The Cocos Islands had a lower density of plastic than Henderson Island, in the Pitcairn group in the southern Pacific, which Ms Lavers had surveyed.

Thongs, bottles and shoes on the north side of Direction Island in the Keeling group. Picture: Silke Struckenbrock.
Thongs, bottles and shoes on the north side of Direction Island in the Keeling group. Picture: Silke Struckenbrock.
The Cocos or Keeling Islands in the Indian Ocean, an external Australian territory, with arrows showing the direction of the major oceanic currents.
The Cocos or Keeling Islands in the Indian Ocean, an external Australian territory, with arrows showing the direction of the major oceanic currents.

But the massed volume was higher than Henderson Island’s 38 million pieces, which weighed 17 tonnes.

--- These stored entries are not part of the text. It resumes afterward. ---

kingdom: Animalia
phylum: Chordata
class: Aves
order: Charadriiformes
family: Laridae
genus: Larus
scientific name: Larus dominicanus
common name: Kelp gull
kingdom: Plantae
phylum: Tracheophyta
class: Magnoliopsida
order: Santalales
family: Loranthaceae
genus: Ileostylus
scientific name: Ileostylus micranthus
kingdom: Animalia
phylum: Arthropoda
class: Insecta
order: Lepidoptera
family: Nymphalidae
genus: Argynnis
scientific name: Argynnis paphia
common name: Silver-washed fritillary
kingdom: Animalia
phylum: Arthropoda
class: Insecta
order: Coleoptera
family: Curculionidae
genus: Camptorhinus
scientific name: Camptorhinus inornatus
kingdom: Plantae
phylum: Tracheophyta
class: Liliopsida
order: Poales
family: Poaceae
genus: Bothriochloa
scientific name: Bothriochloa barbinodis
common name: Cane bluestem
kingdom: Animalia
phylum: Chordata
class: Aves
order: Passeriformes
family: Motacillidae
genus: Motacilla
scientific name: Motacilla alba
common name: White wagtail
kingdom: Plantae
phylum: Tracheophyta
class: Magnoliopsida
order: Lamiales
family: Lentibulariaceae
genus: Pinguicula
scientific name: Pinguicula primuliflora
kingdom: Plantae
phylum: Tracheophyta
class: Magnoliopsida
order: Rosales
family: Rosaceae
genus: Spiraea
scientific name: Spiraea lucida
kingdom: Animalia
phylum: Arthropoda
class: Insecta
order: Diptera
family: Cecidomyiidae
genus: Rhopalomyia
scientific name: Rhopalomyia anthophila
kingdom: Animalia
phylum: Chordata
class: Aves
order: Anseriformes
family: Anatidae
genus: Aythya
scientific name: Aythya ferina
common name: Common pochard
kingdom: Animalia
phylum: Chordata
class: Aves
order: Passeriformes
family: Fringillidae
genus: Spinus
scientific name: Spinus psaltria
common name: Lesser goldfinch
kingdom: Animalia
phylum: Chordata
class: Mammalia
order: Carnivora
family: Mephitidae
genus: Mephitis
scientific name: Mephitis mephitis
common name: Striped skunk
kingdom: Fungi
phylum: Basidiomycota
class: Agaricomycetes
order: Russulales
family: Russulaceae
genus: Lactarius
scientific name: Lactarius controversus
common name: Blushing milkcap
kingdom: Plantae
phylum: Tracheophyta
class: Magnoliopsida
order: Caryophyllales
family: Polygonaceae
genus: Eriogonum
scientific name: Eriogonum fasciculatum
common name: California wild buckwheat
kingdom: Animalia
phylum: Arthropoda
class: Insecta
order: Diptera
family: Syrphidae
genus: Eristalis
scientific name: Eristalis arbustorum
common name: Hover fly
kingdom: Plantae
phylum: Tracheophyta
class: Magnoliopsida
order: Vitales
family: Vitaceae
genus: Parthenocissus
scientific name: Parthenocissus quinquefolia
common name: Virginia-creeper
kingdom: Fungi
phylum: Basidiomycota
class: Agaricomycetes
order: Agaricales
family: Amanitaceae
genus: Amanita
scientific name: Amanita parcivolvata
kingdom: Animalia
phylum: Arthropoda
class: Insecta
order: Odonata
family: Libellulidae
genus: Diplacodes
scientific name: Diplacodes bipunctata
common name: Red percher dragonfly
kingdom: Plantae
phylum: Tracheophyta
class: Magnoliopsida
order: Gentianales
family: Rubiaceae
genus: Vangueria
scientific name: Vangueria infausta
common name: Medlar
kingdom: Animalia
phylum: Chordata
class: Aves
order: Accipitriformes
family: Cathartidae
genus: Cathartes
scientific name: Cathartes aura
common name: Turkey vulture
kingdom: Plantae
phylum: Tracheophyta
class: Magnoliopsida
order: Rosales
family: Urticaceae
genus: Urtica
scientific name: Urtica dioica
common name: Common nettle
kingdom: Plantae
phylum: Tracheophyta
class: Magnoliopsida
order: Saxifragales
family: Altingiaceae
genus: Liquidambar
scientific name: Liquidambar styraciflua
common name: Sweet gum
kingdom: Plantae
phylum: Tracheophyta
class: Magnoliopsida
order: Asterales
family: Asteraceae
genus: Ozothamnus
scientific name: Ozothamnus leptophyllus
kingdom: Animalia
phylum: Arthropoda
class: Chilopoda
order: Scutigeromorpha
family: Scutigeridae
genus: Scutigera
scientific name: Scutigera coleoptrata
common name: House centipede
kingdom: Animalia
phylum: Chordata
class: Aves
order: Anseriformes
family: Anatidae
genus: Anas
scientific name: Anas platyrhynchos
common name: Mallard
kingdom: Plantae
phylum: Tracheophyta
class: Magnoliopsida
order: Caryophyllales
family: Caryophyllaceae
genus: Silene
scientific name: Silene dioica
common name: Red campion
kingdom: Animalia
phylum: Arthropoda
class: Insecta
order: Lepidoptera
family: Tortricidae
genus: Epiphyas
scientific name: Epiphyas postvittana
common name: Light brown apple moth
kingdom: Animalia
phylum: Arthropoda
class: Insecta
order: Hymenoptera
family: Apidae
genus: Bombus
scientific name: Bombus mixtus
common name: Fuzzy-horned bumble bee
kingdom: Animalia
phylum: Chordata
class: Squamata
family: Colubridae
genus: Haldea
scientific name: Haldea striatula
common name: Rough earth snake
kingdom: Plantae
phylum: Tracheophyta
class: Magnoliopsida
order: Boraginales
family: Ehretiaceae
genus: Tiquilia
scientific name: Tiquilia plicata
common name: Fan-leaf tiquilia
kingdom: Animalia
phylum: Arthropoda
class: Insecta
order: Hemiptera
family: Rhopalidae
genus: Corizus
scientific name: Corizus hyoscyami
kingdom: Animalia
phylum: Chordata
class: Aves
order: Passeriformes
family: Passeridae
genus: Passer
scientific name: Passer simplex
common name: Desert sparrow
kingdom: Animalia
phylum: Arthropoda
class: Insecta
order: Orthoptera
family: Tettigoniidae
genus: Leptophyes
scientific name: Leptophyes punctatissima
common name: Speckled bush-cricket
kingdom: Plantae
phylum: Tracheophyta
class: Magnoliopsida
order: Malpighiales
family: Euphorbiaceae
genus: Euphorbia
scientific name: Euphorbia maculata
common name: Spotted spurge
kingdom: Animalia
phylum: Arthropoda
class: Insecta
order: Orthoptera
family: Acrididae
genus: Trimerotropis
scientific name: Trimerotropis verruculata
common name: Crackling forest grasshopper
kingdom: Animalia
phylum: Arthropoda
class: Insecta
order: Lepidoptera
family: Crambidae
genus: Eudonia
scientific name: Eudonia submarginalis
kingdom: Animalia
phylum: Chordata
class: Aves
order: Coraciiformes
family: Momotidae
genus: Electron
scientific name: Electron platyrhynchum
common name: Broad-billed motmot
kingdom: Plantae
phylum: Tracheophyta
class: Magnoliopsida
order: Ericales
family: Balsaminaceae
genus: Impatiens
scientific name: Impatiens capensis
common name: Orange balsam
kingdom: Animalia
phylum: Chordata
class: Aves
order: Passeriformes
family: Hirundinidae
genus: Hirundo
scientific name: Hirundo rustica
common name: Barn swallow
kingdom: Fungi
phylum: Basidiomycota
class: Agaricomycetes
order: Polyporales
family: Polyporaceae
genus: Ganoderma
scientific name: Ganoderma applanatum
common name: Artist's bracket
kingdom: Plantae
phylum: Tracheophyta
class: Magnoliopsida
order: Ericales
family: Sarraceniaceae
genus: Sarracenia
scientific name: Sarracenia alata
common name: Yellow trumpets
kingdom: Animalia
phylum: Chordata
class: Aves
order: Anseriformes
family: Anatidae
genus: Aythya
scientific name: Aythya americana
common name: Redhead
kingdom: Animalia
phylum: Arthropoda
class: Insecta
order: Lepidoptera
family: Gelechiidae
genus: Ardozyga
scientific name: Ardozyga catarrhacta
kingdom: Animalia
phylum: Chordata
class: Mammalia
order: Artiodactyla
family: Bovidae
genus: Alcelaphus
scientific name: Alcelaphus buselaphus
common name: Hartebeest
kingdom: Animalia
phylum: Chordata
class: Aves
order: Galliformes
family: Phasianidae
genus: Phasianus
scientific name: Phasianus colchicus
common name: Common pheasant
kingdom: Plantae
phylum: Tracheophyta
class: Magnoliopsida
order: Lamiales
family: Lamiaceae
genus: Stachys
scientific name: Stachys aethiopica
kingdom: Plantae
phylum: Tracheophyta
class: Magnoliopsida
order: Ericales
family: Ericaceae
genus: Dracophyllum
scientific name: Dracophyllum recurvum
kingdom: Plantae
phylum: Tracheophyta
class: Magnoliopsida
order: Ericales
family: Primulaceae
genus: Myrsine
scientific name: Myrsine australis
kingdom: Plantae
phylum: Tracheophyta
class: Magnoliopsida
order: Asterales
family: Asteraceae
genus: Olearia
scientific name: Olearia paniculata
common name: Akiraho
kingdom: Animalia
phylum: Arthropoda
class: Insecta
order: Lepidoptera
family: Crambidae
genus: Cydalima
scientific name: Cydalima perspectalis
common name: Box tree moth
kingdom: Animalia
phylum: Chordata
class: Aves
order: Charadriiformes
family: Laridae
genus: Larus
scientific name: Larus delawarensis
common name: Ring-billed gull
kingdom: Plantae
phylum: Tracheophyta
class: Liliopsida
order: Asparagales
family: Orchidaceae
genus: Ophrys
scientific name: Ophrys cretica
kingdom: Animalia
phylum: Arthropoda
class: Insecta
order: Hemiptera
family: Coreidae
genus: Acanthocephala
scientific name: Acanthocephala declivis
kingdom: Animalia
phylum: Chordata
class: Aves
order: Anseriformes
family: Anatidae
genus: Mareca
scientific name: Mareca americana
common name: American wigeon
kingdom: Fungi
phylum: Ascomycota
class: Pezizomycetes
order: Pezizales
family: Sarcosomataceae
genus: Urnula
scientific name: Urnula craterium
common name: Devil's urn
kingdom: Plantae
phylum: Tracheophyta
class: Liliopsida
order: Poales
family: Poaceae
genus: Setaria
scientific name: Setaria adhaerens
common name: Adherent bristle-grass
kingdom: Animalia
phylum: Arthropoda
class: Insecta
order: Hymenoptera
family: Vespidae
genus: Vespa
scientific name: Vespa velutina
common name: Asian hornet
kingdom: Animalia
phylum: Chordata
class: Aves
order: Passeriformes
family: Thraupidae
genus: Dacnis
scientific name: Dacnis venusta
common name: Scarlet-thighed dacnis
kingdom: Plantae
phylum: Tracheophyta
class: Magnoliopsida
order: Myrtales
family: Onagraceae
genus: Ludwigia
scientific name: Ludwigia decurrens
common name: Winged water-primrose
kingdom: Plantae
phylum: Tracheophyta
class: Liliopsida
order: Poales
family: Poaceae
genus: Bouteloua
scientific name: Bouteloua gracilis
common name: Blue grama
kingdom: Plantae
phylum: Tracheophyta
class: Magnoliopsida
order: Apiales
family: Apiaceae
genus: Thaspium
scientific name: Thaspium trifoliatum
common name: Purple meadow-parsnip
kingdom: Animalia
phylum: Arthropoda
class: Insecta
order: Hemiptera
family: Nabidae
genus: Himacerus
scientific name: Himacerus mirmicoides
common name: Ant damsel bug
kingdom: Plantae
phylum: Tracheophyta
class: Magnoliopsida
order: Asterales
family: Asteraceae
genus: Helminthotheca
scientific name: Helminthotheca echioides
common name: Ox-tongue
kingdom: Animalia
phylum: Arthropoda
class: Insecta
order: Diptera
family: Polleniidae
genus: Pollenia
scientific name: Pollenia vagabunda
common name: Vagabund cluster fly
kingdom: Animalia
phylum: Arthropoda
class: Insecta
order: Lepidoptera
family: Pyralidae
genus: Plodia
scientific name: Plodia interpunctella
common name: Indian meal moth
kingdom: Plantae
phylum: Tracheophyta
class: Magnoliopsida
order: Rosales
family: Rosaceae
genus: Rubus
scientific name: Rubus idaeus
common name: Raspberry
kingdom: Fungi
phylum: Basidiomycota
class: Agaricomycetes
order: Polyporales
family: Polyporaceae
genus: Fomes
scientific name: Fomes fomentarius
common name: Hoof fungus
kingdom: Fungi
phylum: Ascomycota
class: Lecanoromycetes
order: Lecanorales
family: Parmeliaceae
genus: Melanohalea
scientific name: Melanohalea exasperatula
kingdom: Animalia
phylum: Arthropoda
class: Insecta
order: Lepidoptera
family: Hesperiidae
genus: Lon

A recent global estimate suggested there were 5.25 trillion pieces of plastic ocean waste spread across the world’s oceans. That’s more pieces than there are stars in the Milky Way.

“Global plastic production has increased exponentially over the last 60 years,” Ms Lavers’ study says.

“Nearly half of all plastic manufactured during this time was produced in the last 13 years, with 40 per cent of items entering the waste stream in the same year they were produced.”

Debris on a beach on the Cocos Islands almost 3000km from Perth included toothbrushes, shoes, plastic bottles and caps and millions of fragments. Picture: Jennifer Lavers.
Debris on a beach on the Cocos Islands almost 3000km from Perth included toothbrushes, shoes, plastic bottles and caps and millions of fragments. Picture: Jennifer Lavers.

Local beach clean-ups could not keep pace with “an estimated 2000 oceanic islands worldwide, and thousands of new plastic items washing up on remote beaches every day”.

The amount of waste in shoes and toothbrushes washed up would have taken the local island group population of 500 people about 4000 years to produce.

But getting rid of the plastic pollution that finds its way ashore is not easy.

“They can’t clean it up by themselves, but they’ve struggled to find landfill sites, and getting it off the island proves impossible,” Dr Lavers told the ABC.

Exporting any recyclable materials to the Australian mainland is restricted due to complex biosecurity legislation.

“The community has asked for help. I hope we can find a solution to the problem they’re currently dealing with,” Dr Lavers said.